"Iranian officials have cautioned their Gulf counterparts that they will widen their targets if attacked again—perhaps to include Bahrain, home to America’s Fifth Fleet. Such threats may be just bluster. An Iranian attack that caused real damage in the Gulf would probably trigger an enormous American response. Then again, if the Islamic Republic felt existential peril from a mix of domestic protests and foreign attacks, it might take the gamble. In any event, Gulf rulers have no desire to call its bluff.

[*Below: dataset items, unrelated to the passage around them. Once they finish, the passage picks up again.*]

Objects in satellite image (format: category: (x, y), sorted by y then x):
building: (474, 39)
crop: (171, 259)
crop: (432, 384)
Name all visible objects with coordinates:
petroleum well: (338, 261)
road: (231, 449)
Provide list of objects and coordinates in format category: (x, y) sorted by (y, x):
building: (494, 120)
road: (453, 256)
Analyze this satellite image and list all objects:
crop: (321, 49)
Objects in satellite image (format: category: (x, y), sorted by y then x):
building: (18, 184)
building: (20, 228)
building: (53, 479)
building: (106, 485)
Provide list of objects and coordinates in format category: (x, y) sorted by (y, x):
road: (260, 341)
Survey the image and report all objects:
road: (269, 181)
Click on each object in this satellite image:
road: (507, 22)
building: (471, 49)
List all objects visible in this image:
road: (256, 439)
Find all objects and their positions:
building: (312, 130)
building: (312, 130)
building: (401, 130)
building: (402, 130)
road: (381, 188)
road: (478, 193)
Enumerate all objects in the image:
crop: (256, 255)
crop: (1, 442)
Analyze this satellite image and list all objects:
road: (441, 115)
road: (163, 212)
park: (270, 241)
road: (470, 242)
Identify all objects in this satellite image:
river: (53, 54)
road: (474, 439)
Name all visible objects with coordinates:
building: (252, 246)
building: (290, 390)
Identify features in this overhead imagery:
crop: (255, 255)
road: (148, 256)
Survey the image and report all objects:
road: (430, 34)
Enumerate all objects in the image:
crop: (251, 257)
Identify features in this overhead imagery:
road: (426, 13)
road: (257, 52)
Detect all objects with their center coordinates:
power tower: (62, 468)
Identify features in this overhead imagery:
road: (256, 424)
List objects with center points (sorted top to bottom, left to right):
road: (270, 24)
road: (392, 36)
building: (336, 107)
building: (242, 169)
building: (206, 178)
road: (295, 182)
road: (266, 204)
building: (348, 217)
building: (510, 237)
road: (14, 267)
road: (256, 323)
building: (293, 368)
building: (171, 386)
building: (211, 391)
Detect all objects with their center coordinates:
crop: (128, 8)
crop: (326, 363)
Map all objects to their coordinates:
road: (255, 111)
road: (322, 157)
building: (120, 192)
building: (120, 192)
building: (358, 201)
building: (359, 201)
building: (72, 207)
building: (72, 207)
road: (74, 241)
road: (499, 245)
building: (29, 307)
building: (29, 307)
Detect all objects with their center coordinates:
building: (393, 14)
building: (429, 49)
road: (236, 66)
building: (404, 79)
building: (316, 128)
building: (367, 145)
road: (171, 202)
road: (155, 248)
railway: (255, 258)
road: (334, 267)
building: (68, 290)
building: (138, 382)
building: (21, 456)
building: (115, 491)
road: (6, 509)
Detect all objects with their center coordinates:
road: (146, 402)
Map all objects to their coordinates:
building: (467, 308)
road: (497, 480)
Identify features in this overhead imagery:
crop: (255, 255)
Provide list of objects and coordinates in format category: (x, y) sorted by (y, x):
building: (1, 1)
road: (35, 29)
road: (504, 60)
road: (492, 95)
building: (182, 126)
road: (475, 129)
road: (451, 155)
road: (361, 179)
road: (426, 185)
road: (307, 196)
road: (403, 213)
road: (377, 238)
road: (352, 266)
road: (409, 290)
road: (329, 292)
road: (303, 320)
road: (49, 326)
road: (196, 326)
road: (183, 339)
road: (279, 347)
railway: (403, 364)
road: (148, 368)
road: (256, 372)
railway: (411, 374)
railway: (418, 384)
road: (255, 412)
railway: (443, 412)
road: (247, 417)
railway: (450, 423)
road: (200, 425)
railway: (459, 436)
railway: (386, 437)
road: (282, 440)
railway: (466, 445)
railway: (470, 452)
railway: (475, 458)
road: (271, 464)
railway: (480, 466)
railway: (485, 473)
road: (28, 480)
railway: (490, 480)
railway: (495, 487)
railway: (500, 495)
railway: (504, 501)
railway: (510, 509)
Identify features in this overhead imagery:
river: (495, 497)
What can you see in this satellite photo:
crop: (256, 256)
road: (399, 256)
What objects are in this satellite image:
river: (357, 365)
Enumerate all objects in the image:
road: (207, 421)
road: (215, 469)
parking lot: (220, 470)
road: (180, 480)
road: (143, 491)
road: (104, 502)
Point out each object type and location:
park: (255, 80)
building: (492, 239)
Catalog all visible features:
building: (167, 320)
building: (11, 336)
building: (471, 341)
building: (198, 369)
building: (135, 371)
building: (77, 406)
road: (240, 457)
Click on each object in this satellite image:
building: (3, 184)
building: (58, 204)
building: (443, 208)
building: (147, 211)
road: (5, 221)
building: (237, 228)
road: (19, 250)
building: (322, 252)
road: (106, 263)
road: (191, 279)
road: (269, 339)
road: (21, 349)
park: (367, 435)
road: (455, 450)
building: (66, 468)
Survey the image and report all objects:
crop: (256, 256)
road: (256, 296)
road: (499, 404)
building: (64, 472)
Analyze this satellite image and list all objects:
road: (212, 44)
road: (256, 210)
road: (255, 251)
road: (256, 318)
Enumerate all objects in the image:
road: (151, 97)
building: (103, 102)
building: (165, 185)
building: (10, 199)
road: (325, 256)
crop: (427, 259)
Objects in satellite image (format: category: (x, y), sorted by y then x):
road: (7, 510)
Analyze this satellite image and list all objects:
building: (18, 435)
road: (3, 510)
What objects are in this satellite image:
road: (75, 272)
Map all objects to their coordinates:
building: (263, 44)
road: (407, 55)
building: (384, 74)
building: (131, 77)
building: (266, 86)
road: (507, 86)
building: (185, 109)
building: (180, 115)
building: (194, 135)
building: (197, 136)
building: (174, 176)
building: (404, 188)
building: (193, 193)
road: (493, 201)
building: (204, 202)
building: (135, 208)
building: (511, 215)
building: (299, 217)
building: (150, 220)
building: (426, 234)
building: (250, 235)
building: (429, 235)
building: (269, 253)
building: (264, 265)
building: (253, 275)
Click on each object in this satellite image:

They also worry about what comes next. They have spent most of this century dealing with the consequences of state collapse in Iraq, after the American-led invasion, and then in Syria, during a long civil war. Unrest in those countries sent everything from jihadists to amphetamines flowing into Jordan and the Gulf. The Saudis also have a civil war in neighbouring Yemen to worry about, and another across the Red Sea in Sudan.
The last thing they want is state collapse in Iran, a country of 92m people just 200km across the water. Refugees are one concern. Weapons are another: a fragmented Iran might lose control over its arsenal of missiles and drones, to say nothing of the thousands of kilograms of uranium still unaccounted for after the war.
There is no love lost between Arab regimes and the Islamic Republic. The former would welcome a new Iranian government that was willing to curtail its nuclear programme and its support for Arab militias. After two years of regional war, however, many Middle Eastern governments now fear that unrest in Iran will lead to more chaos rather than less."